# BYOND: When Object Oriented Breaks Down
BYOND is an object oriented language.
BYOND also has a ton of overhead.
What does this mean?
Take, SSsounds, which we use on /tg/code.
It internally stores the 1024 free sound channels in an efficient datastructure for quick access.
This is custom coded.
Why are we not just coding, say, /datum/stack, initialized to 1 through 1024, and simply push and pop? That would be really simple, reusable, and **fast**, yes?
**No.**
Every function call in BYOND has overhead. BYOND does not inline anything.
Every variable access, including **global variables**, has a cost.
Our managed globals system incurs **two** accesses instead of one.
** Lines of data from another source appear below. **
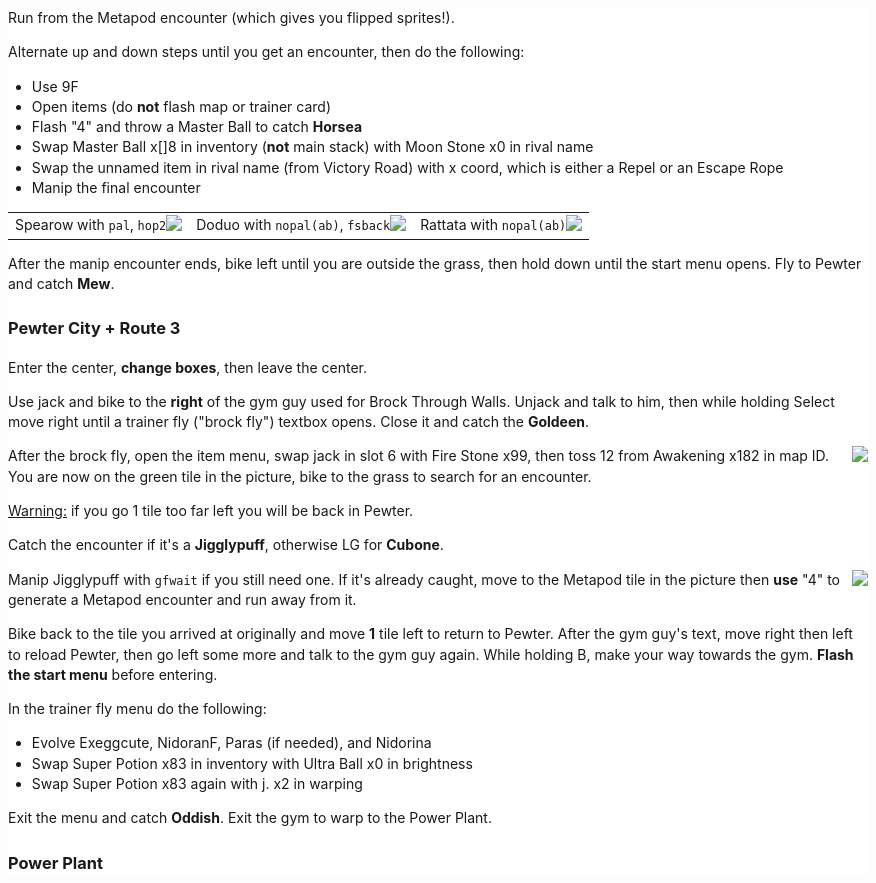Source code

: Run from the Metapod encounter (which gives you flipped sprites!).

Alternate up and down steps until you get an encounter, then do the following:

- Use 9F
- Open items (do **not** flash map or trainer card)
- Flash "4" and throw a Master Ball to catch **Horsea**
- Swap Master Ball x[]8 in inventory (**not** main stack) with Moon Stone x0 in rival name
- Swap the unnamed item in rival name (from Victory Road) with x coord, which is either a Repel or an Escape Rope
- Manip the final encounter

||||
|---|---|---|
| <img align="right" src="https://i.imgur.com/f2eSneP.png"> Spearow with `pal`, `hop2` | <img align="right" src="https://i.imgur.com/Bw0vz21.png"> Doduo with `nopal(ab)`, `fsback` | <img align="right" src="https://i.imgur.com/QAl4Gpi.png"> Rattata with `nopal(ab)` |

After the manip encounter ends, bike left until you are outside the grass, then hold down until the start menu opens. Fly to Pewter and catch **Mew**.

### Pewter City + Route 3

Enter the center, **change boxes**, then leave the center.

Use jack and bike to the **right** of the gym guy used for Brock Through Walls. Unjack and talk to him, then while holding Select move right until a trainer fly ("brock fly") textbox opens. Close it and catch the **Goldeen**.

<img align="right" src="https://i.imgur.com/9zEXBwi.png">

After the brock fly, open the item menu, swap jack in slot 6 with Fire Stone x99, then toss 12 from Awakening x182 in map ID. You are now on the green tile in the picture, bike to the grass to search for an encounter.

<ins>Warning:</ins> if you go 1 tile too far left you will be back in Pewter.

Catch the encounter if it's a **Jigglypuff**, otherwise LG for **Cubone**.

<img align="right" src="https://i.imgur.com/lsBwMzA.png">

Manip Jigglypuff with `gfwait` if you still need one. If it's already caught, move to the Metapod tile in the picture then **use** "4" to generate a Metapod encounter and run away from it.

Bike back to the tile you arrived at originally and move **1** tile left to return to Pewter. After the gym guy's text, move right then left to reload Pewter, then go left some more and talk to the gym guy again. While holding B, make your way towards the gym. **Flash the start menu** before entering.

In the trainer fly menu do the following:

- Evolve Exeggcute, NidoranF, Paras (if needed), and Nidorina
- Swap Super Potion x83 in inventory with Ultra Ball x0 in brightness
- Swap Super Potion x83 again with j. x2 in warping

Exit the menu and catch **Oddish**. Exit the gym to warp to the Power Plant.

### Power Plant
The only reason we're using it is because we're busy cargo culting /tg/ and because managed globals can be easier to manage (by a slight, slight margin) and debug (although the folks over at Bay have written accessors for their ""unmanaged""-kindofmanaged globals, so that excuse is somewhat out the window too.)
If you want to write fast code for ridiculous and flashy features, accept that you'll be breaking some guidelines of how OOP works, and make life harder for yourself and others, **because there's simply no other way.**
- Lighting got sped up 10% by making an one line function a define
- We cache variables in procs instead of datumvars because that's faster to access.
- Sound uses a snowflake datastructure that would remind you of how computers allocate RAM instead of a linkedlist stack.
- Binary sorting is a #define, and even then, we **hate** sorting in BYOND!